REQUIRED ACTION:
Go through the data below line by line and count those containing the word "site". Reply with the count only.

___ EXERCISE INPUT ___

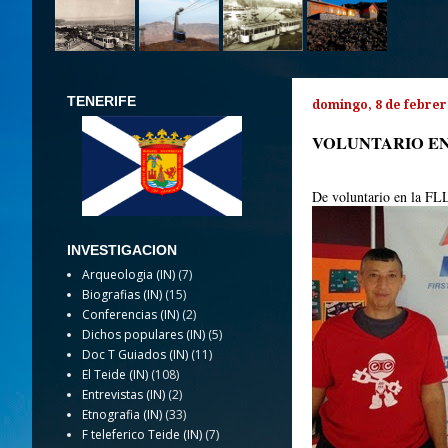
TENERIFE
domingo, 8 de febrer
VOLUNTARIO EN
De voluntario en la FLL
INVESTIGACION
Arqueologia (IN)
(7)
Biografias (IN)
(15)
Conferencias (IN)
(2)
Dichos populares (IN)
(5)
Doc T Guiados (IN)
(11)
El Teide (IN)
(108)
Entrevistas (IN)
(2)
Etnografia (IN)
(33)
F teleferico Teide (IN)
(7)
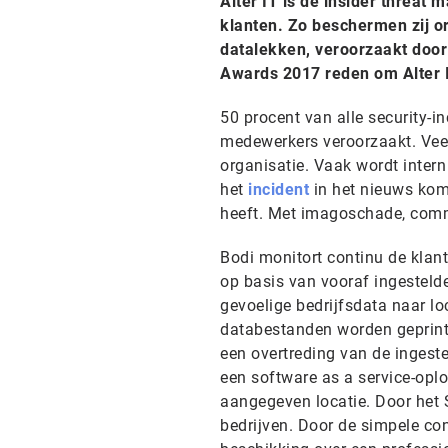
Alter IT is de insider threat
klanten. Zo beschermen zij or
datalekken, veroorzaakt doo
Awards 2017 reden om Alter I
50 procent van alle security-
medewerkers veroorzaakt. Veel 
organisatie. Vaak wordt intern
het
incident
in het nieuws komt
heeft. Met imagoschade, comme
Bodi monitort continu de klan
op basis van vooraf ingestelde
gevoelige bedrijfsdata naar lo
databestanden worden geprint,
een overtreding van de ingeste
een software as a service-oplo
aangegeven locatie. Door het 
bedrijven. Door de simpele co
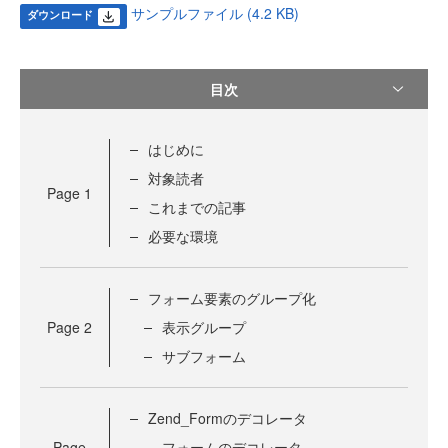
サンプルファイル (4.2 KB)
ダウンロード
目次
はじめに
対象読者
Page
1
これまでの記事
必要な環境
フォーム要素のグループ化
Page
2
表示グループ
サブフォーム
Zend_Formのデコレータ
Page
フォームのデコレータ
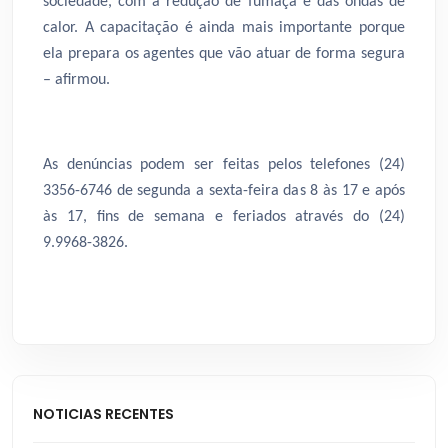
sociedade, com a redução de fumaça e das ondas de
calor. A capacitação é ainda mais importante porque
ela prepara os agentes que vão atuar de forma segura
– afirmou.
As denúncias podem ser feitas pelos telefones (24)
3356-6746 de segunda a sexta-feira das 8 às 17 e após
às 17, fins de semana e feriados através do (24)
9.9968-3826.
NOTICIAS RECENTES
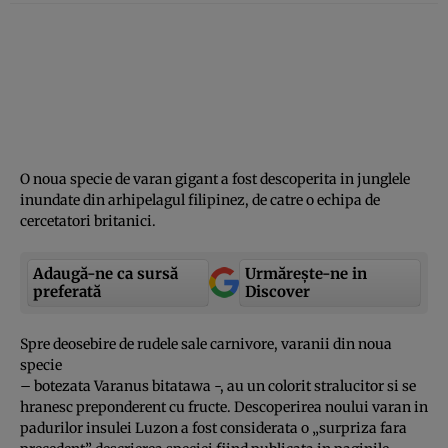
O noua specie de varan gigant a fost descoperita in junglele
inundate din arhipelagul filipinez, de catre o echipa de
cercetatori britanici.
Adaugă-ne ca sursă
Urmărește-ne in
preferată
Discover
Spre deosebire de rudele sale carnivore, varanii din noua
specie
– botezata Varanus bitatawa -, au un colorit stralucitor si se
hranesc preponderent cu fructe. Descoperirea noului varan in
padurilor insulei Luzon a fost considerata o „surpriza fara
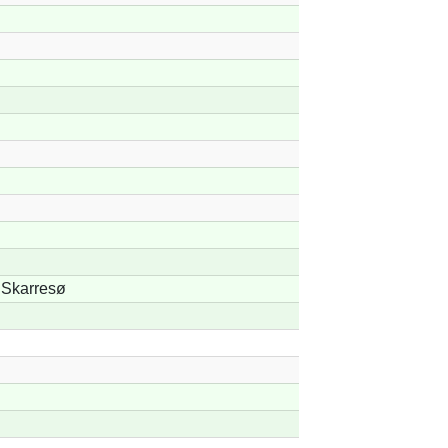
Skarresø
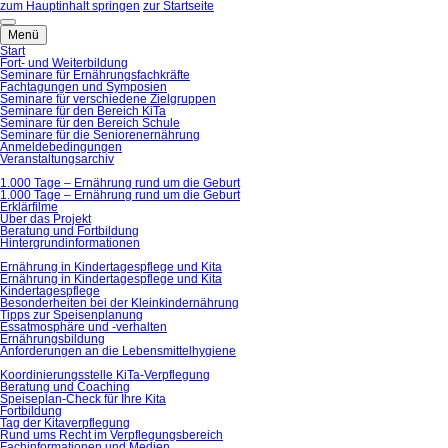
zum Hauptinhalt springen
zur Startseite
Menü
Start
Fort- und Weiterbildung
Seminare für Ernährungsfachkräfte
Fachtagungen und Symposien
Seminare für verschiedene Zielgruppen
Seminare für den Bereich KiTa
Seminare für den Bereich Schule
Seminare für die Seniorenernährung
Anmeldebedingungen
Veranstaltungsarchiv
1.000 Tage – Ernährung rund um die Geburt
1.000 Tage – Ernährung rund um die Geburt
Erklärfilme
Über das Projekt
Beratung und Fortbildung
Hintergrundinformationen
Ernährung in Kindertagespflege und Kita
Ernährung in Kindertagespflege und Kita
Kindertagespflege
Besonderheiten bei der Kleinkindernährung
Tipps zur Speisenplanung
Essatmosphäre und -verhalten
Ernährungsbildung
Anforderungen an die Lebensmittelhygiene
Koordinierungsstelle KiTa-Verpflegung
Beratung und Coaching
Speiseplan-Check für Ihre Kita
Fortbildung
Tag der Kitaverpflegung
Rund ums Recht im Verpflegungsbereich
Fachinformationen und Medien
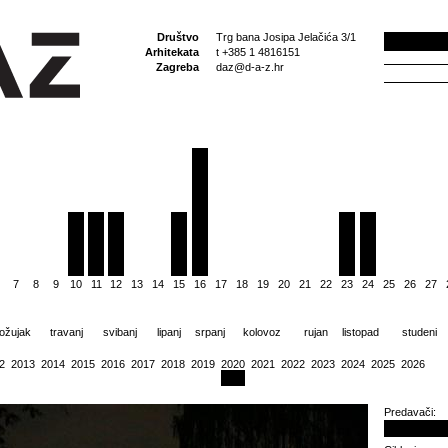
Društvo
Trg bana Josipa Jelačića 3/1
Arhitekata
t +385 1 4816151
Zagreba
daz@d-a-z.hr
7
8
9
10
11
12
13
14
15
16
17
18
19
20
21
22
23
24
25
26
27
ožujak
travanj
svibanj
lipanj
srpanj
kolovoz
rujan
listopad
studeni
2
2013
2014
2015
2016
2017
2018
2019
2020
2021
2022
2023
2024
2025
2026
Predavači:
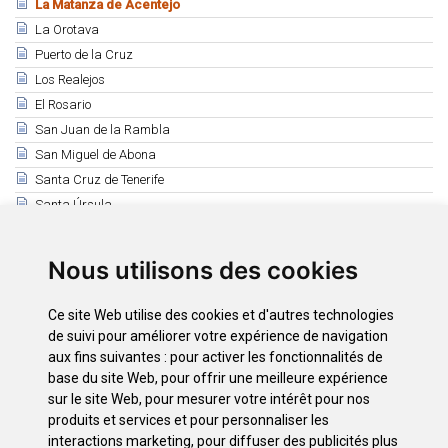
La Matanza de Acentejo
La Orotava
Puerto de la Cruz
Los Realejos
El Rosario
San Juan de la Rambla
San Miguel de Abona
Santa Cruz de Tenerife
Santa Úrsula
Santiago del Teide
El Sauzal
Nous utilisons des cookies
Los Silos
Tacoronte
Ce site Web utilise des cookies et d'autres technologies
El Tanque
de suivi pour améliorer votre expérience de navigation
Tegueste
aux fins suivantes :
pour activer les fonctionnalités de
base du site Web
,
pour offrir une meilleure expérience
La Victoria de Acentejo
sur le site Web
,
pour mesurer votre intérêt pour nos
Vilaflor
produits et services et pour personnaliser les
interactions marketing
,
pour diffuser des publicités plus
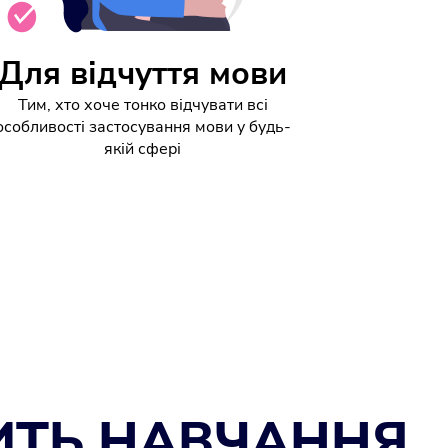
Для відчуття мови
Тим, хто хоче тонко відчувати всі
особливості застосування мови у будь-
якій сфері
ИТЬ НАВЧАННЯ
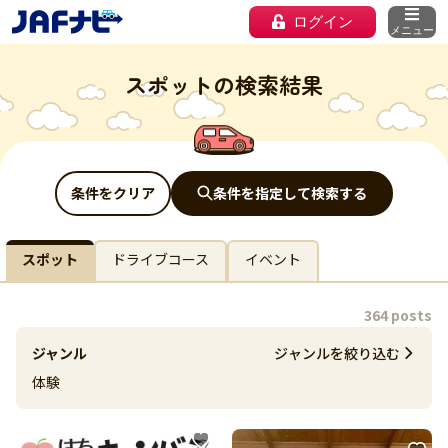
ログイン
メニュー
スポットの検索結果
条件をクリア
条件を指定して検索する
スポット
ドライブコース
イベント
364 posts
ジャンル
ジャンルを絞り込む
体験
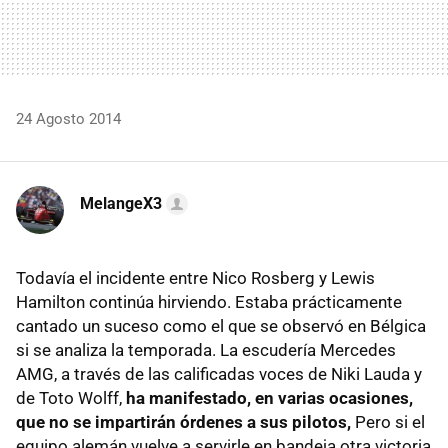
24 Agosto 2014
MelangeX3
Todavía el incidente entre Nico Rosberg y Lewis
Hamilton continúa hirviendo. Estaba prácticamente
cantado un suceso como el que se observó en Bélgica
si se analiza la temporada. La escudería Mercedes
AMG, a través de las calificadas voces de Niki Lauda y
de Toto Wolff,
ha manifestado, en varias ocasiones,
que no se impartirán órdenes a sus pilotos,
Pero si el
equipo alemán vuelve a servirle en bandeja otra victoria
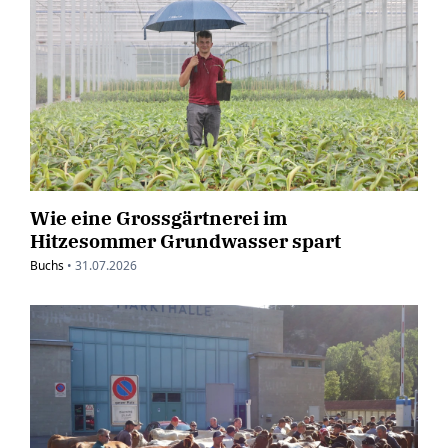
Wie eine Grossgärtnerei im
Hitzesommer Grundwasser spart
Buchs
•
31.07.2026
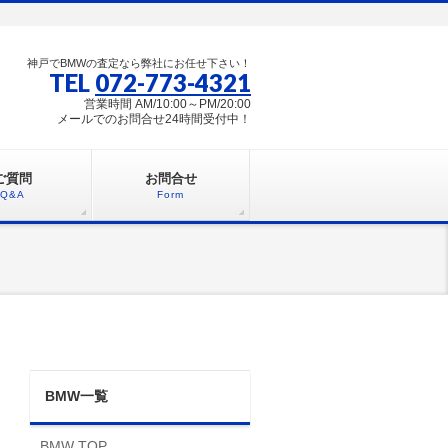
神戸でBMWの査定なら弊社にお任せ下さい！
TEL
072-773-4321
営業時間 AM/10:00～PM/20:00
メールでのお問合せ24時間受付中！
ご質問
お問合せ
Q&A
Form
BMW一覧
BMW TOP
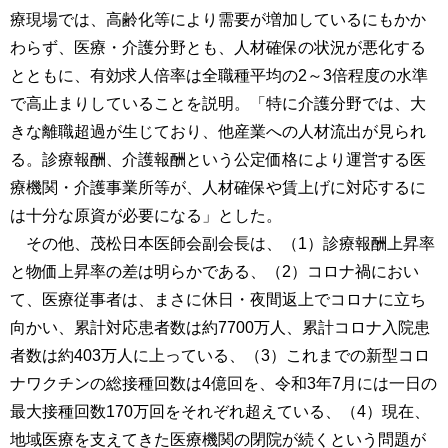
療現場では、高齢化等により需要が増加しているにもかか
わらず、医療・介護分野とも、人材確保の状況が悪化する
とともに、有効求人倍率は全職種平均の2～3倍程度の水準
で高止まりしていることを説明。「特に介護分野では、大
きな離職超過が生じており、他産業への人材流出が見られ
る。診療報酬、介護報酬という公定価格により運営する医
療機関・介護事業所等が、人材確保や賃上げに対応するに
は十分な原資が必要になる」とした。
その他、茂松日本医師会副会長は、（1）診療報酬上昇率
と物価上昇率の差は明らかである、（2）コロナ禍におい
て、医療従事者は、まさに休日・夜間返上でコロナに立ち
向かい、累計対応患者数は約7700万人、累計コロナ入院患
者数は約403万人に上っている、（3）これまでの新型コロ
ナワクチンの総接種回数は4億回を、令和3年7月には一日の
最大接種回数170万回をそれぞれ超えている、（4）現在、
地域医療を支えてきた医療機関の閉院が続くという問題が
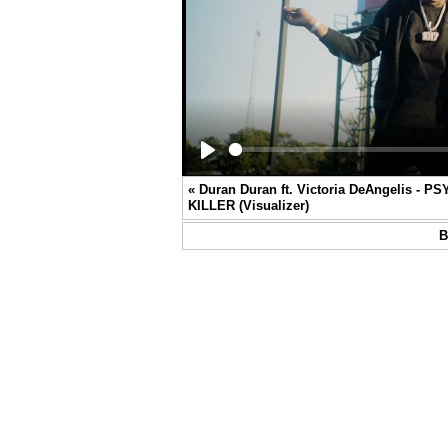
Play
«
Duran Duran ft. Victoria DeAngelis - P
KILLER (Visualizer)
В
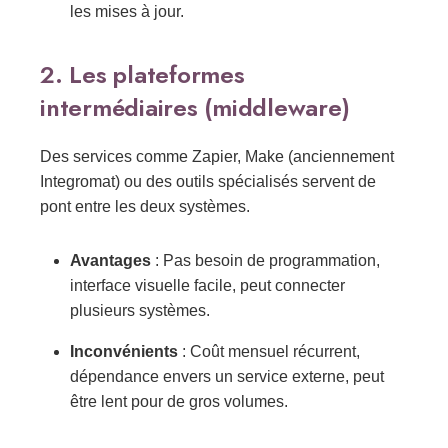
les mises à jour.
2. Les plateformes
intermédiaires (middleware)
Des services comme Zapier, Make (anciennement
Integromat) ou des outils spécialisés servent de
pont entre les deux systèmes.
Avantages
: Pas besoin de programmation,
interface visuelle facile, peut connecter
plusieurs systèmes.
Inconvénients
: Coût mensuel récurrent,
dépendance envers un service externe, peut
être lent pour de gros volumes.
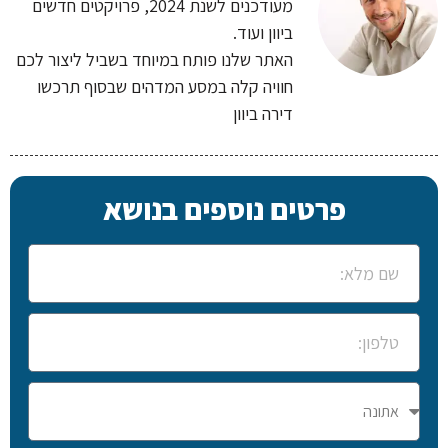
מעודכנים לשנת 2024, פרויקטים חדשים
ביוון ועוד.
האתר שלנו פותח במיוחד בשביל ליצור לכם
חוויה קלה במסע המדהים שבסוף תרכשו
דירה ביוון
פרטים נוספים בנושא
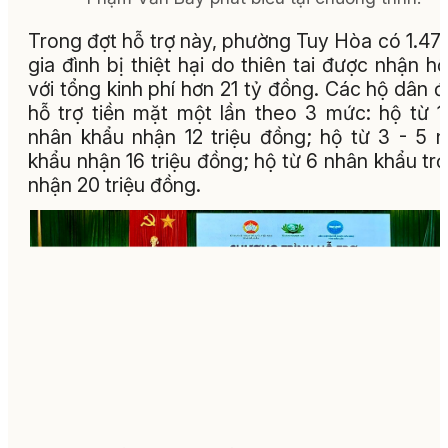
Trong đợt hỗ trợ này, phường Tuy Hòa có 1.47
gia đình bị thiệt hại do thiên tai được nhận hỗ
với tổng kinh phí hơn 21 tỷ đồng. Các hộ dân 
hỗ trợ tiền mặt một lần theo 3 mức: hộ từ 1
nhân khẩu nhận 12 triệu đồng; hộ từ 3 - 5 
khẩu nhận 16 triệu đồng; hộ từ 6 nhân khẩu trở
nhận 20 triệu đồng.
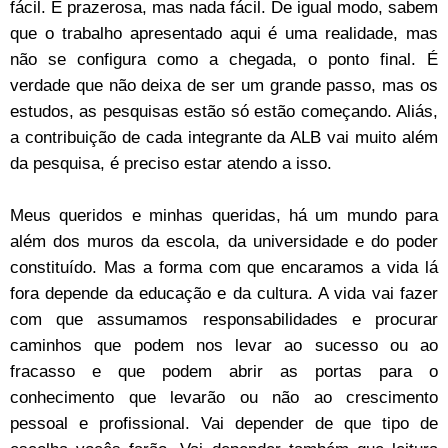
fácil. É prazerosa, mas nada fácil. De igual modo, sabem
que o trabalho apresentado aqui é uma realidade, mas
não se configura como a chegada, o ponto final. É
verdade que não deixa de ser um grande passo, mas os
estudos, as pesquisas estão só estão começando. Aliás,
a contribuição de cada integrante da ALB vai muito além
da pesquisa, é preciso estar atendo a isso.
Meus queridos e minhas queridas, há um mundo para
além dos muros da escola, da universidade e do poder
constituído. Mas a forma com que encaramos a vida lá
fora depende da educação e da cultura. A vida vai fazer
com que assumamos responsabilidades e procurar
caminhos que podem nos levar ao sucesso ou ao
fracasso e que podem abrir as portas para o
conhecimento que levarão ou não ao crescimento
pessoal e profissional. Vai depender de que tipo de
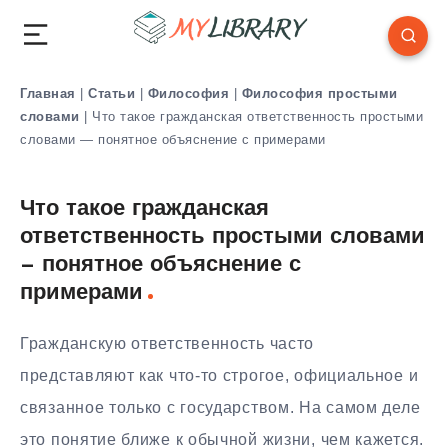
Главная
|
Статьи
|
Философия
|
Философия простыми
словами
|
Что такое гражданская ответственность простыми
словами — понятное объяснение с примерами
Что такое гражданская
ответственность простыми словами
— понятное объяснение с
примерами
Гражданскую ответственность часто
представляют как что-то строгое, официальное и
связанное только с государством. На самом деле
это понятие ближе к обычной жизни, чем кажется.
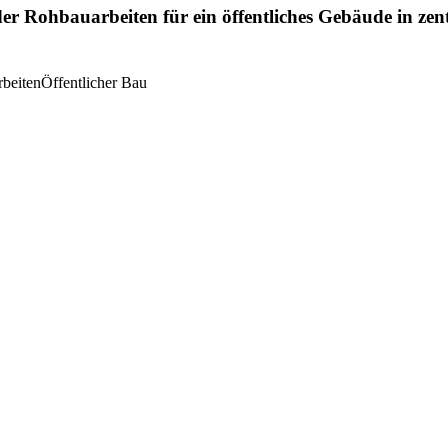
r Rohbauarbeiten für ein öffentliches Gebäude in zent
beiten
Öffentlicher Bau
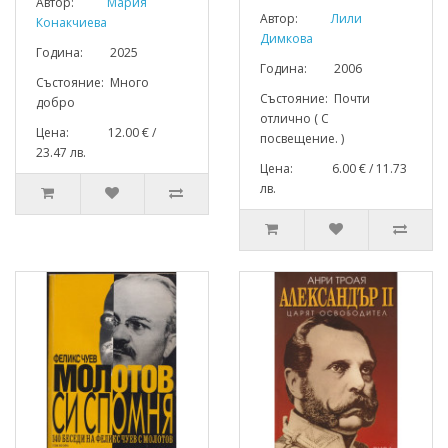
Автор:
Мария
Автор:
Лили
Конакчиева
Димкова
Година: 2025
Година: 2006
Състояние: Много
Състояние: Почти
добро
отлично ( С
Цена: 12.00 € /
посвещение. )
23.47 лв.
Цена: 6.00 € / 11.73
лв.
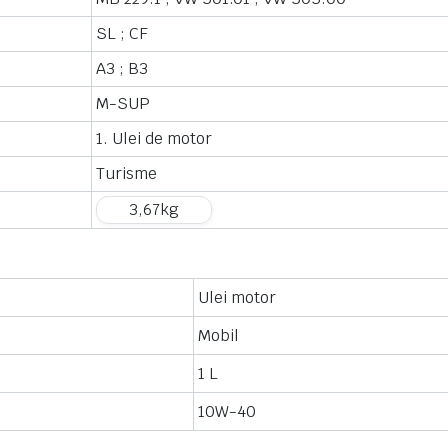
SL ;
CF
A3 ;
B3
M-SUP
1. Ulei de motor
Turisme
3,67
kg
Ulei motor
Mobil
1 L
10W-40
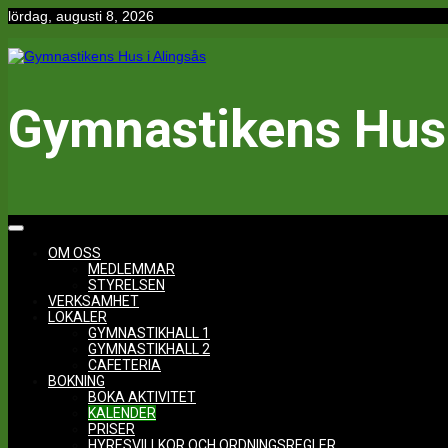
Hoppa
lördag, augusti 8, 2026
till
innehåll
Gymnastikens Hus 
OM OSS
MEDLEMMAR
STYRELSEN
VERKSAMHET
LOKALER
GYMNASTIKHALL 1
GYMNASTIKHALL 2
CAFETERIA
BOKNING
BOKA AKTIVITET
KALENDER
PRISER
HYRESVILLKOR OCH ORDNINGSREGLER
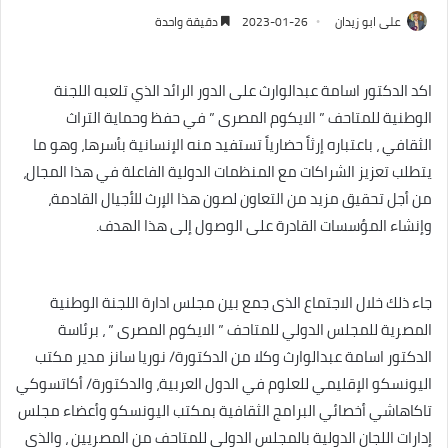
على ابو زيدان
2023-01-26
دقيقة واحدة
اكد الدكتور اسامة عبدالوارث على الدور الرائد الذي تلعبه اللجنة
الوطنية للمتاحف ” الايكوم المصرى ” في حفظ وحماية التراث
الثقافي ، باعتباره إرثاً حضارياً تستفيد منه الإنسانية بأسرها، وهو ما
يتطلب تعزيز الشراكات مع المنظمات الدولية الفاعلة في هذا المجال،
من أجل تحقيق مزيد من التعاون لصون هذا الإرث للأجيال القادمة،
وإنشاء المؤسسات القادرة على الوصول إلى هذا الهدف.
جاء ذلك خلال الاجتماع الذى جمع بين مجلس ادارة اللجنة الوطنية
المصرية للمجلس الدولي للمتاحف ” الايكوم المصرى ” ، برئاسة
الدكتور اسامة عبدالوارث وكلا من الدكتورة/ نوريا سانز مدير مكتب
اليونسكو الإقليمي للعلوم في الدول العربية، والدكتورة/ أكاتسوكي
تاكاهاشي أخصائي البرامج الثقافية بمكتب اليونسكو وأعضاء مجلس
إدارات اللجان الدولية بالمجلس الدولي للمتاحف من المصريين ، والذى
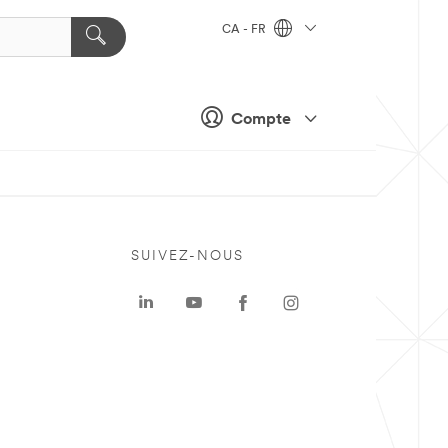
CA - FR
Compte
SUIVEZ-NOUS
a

___

SOLUTION TO THE EXERCISE:
3